After her first book, Mock continued to work in print and media and share her views with the world. She used her newfound popularity to empower trans people worldwide and produced the HBO documentary The Trans List, worked on creating the Allure magazine column ‘Beauty Beyond Binaries,’ and even started Never Before with Pineapple Street Media, an interview podcast series. To further the cause, she also launched a social media campaign called #GirlsLikeUs to empower transgender women in 2012.

 

A year later, Mock joined the board of directors at the Arcus Foundation to advocate for LGBT rights. In 2014, she was interviewed by Oprah Winfrey for Super Soul Sunday and has been interviewed by countless other media outlets ever since to change the narrative about trans women.
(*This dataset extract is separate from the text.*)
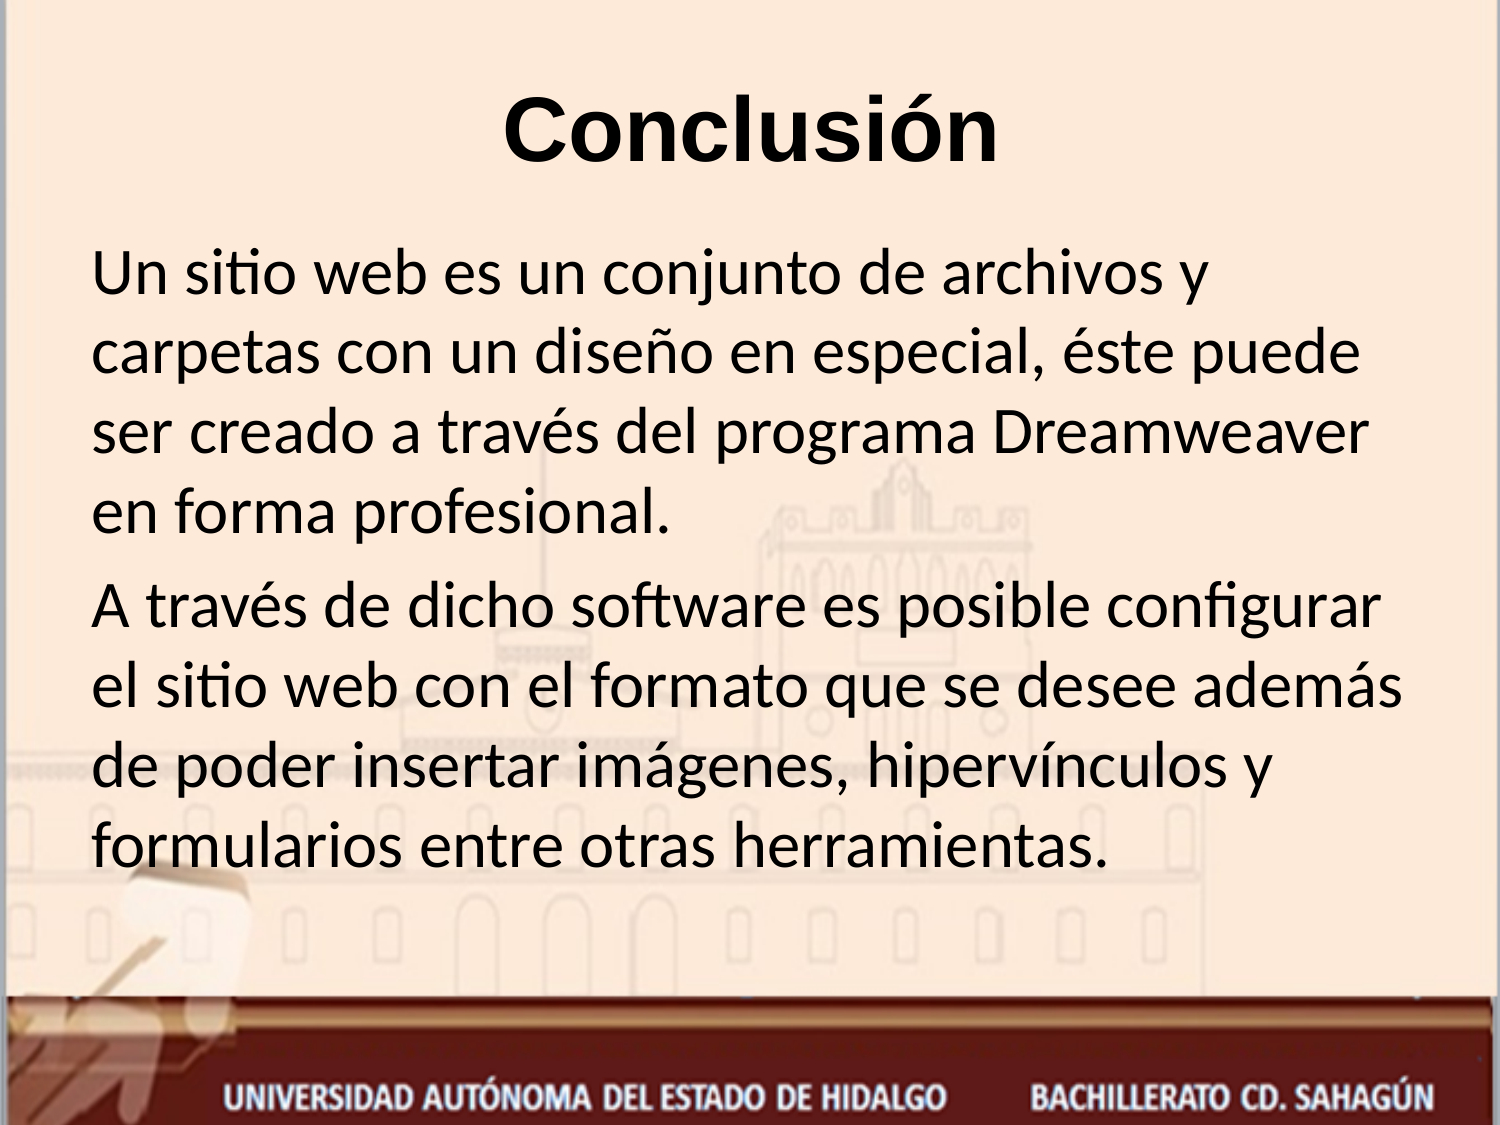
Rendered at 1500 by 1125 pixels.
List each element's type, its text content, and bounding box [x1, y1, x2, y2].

picture [0, 0, 1500, 1125]
list Un sitio web es un conjunto de archivos y carpetas con un diseño en especial, éste puede ser creado a través del programa Dreamweaver en forma profesional. A través de dicho software es posible configurar el sitio web con el formato que se desee además de poder insertar imágenes, hipervínculos y formularios entre otras herramientas. [76, 219, 1427, 963]
title Conclusión [76, 30, 1427, 219]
In addition, Mock has been featured on multiple lists, including; TIME magazine’s ‘100 Most Influential People’ list, Variety magazine’s ‘Power of Women’ list, Ebony magazine’s ‘Ebony 100,’ Fast Company’s ‘Most Creative People in Business,’ and Oprah magazine’s ‘SuperSoul100.’

 

In 2017, Mock wrote a follow-up, Surpassing Certainty, that talks about her 20s in New York, working as a contributing editor for the magazine, touring as a public speaker and advocating for trans rights. By living in the spotlight with grace to set an example, Mock has used her platform to simplify the narratives of what it means to be trans. In 2019, Mock signed a historic deal with Netflix, making her the first trans person to sign a production deal with a leading studio. At just 38, she has inspired an entire gender-expansive generation to dream more boldly about our personal and collective futures.

 

Conclusively, she says, “I believe that telling our stories, first to ourselves and then to one another and the world, is a revolutionary act. It is an act that can be met with hostility, exclusion, and violence. It can also lead to love, understanding, transcendence, and community. I hope that my being real with you will help empower you to step into who you are and encourage you to share yourself with those around you.”